TASK DATA -
=== Section Start ===
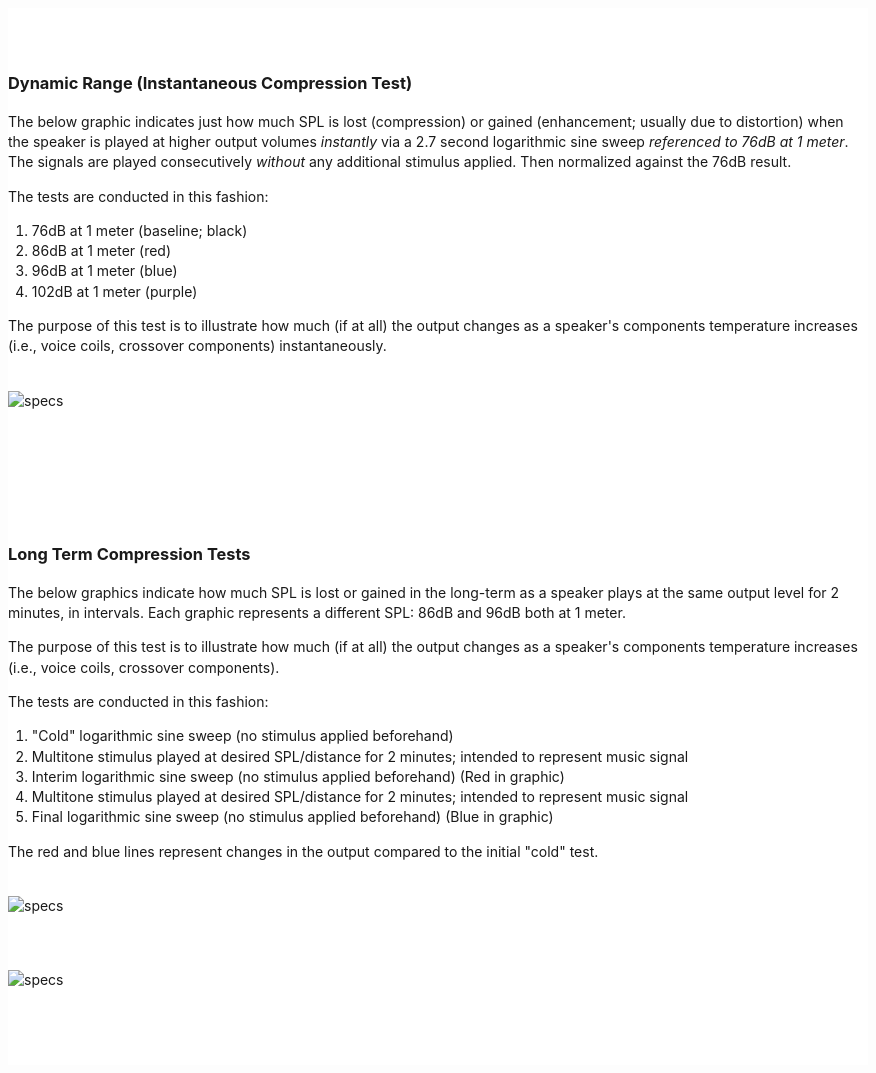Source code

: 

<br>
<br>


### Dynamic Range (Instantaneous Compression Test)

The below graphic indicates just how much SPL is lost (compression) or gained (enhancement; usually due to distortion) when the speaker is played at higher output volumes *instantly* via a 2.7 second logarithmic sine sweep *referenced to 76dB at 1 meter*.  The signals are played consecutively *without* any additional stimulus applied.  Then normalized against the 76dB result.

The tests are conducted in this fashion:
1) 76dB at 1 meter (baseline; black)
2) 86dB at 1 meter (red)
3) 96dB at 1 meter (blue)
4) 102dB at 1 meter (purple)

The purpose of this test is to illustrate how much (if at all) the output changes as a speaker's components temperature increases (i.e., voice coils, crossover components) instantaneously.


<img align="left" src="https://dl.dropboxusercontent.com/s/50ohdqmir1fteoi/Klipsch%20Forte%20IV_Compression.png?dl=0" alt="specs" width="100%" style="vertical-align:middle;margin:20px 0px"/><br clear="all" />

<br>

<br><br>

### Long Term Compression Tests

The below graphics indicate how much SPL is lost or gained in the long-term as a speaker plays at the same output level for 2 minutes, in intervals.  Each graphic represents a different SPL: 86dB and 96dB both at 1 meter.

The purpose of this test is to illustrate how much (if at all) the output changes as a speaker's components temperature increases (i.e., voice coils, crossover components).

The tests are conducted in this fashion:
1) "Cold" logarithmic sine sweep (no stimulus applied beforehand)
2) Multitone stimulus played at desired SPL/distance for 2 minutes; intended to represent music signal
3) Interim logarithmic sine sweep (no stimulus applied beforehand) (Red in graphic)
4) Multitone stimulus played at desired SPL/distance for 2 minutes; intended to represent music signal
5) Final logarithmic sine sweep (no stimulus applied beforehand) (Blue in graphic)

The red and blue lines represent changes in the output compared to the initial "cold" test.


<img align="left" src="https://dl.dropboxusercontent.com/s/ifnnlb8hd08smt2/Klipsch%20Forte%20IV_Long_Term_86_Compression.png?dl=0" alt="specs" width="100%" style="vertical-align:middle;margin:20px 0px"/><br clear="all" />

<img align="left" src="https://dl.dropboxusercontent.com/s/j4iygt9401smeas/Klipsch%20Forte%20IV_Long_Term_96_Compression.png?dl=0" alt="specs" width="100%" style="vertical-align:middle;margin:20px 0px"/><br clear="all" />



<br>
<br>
=== Section End ===
Print the records verbatim from their first line through the line containing "### Long Term Compression Tests", including that line. Omit the pictures.

Source code

: 

<br>
<br>


### Dynamic Range (Instantaneous Compression Test)

The below graphic indicates just how much SPL is lost (compression) or gained (enhancement; usually due to distortion) when the speaker is played at higher output volumes *instantly* via a 2.7 second logarithmic sine sweep *referenced to 76dB at 1 meter*.  The signals are played consecutively *without* any additional stimulus applied.  Then normalized against the 76dB result.

The tests are conducted in this fashion:
1) 76dB at 1 meter (baseline; black)
2) 86dB at 1 meter (red)
3) 96dB at 1 meter (blue)
4) 102dB at 1 meter (purple)

The purpose of this test is to illustrate how much (if at all) the output changes as a speaker's components temperature increases (i.e., voice coils, crossover components) instantaneously.


<img align="left" src="https://dl.dropboxusercontent.com/s/50ohdqmir1fteoi/Klipsch%20Forte%20IV_Compression.png?dl=0" alt="specs" width="100%" style="vertical-align:middle;margin:20px 0px"/><br clear="all" />

<br>

<br><br>

### Long Term Compression Tests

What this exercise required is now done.